* _What is being asked_:
Can you extract every line of text from the material, copying each one verbatim and leaving the pictures out of your answer?

[Items stored in a collection]
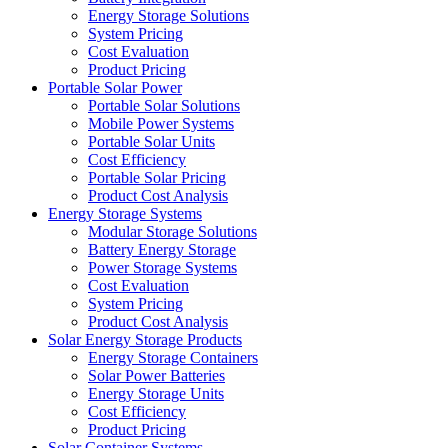
Energy Storage Solutions
System Pricing
Cost Evaluation
Product Pricing
Portable Solar Power
Portable Solar Solutions
Mobile Power Systems
Portable Solar Units
Cost Efficiency
Portable Solar Pricing
Product Cost Analysis
Energy Storage Systems
Modular Storage Solutions
Battery Energy Storage
Power Storage Systems
Cost Evaluation
System Pricing
Product Cost Analysis
Solar Energy Storage Products
Energy Storage Containers
Solar Power Batteries
Energy Storage Units
Cost Efficiency
Product Pricing
Solar Container Systems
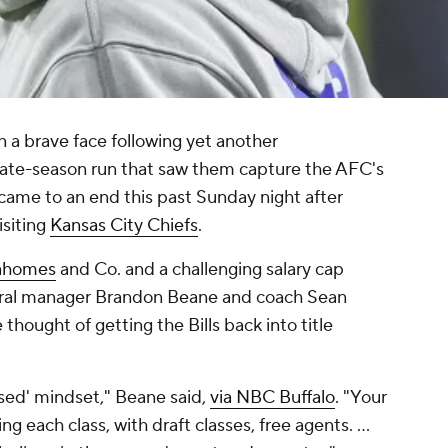
on a brave face following yet another
a late-season run that saw them capture the AFC's
 came to an end this past Sunday night after
isiting
Kansas City Chiefs
.
Mahomes
and Co. and a challenging salary cap
eneral manager Brandon Beane and coach Sean
hought of getting the Bills back into title
losed' mindset," Beane said,
via NBC Buffalo
. "Your
g each class, with draft classes, free agents. …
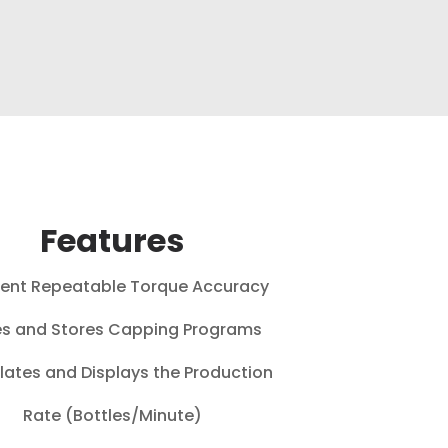
Features
lent Repeatable Torque Accuracy
s and Stores Capping Programs
lates and Displays the Production
Rate (Bottles/Minute)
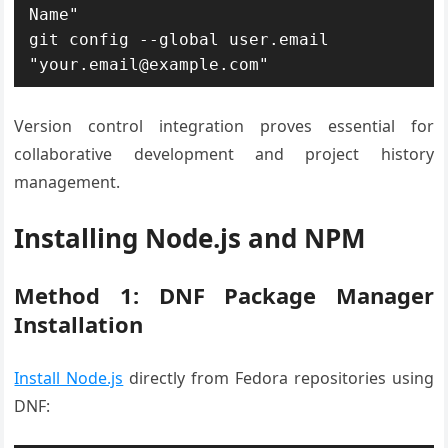
Name"

git config --global user.email 
"your.email@example.com"
Version control integration proves essential for
collaborative development and project history
management.
Installing Node.js and NPM
Method 1: DNF Package Manager
Installation
Install Node.js
directly from Fedora repositories using
DNF:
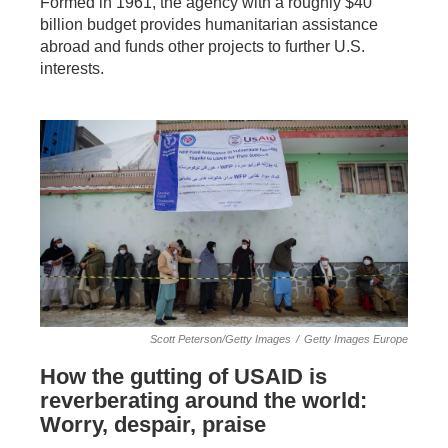
Formed in 1961, the agency with a roughly $40
billion budget provides humanitarian assistance
abroad and funds other projects to further U.S.
interests.
Scott Peterson/Getty Images
/
Getty Images Europe
How the gutting of USAID is
reverberating around the world:
Worry, despair, praise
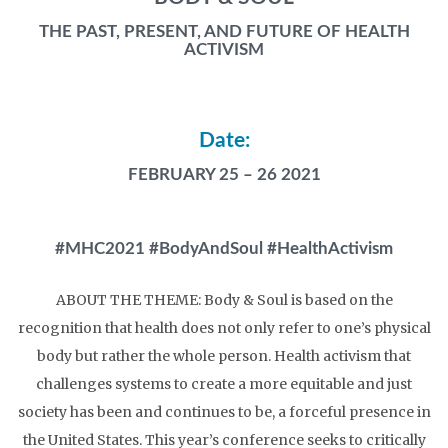
THE PAST, PRESENT, AND FUTURE OF HEALTH
ACTIVISM
Date:
FEBRUARY 25 – 26 2021
#MHC2021 #BodyAndSoul #HealthActivism
ABOUT THE THEME:
Body & Soul is based on the
recognition that health does not only refer to one’s physical
body but rather the whole person. Health activism that
challenges systems to create a more equitable and just
society has been and continues to be, a forceful presence in
the United States. This year’s conference seeks to critically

* _Exercise result_:
Energy Storage Solutions
System Pricing
Cost Evaluation
Product Pricing
Portable Solar Power
Portable Solar Solutions
Mobile Power Systems
Portable Solar Units
Cost Efficiency
Portable Solar Pricing
Product Cost Analysis
Energy Storage Systems
Modular Storage Solutions
Battery Energy Storage
Power Storage Systems
Cost Evaluation
System Pricing
Product Cost Analysis
Solar Energy Storage Products
Energy Storage Containers
Solar Power Batteries
Energy Storage Units
Cost Efficiency
Product Pricing
Solar Container Systems
on a brave face following yet another
a late-season run that saw them capture the AFC's
 came to an end this past Sunday night after
isiting
Kansas City Chiefs
.
Mahomes
and Co. and a challenging salary cap
eneral manager Brandon Beane and coach Sean
hought of getting the Bills back into title
losed' mindset," Beane said,
via NBC Buffalo
. "Your
g each class, with draft classes, free agents. …
Features
lent Repeatable Torque Accuracy
s and Stores Capping Programs
lates and Displays the Production
Rate (Bottles/Minute)
Name"

git config --global user.email 
"your.email@example.com"
Version control integration proves essential for
collaborative development and project history
management.
Installing Node.js and NPM
Method 1: DNF Package Manager
Installation
Install Node.js
directly from Fedora repositories using
DNF:
Formed in 1961, the agency with a roughly $40
billion budget provides humanitarian assistance
abroad and funds other projects to further U.S.
interests.
Scott Peterson/Getty Images
/
Getty Images Europe
How the gutting of USAID is
reverberating around the world:
Worry, despair, praise
THE PAST, PRESENT, AND FUTURE OF HEALTH
ACTIVISM
Date:
FEBRUARY 25 – 26 2021
#MHC2021 #BodyAndSoul #HealthActivism
ABOUT THE THEME:
Body & Soul is based on the
recognition that health does not only refer to one’s physical
body but rather the whole person. Health activism that
challenges systems to create a more equitable and just
society has been and continues to be, a forceful presence in
the United States. This year’s conference seeks to critically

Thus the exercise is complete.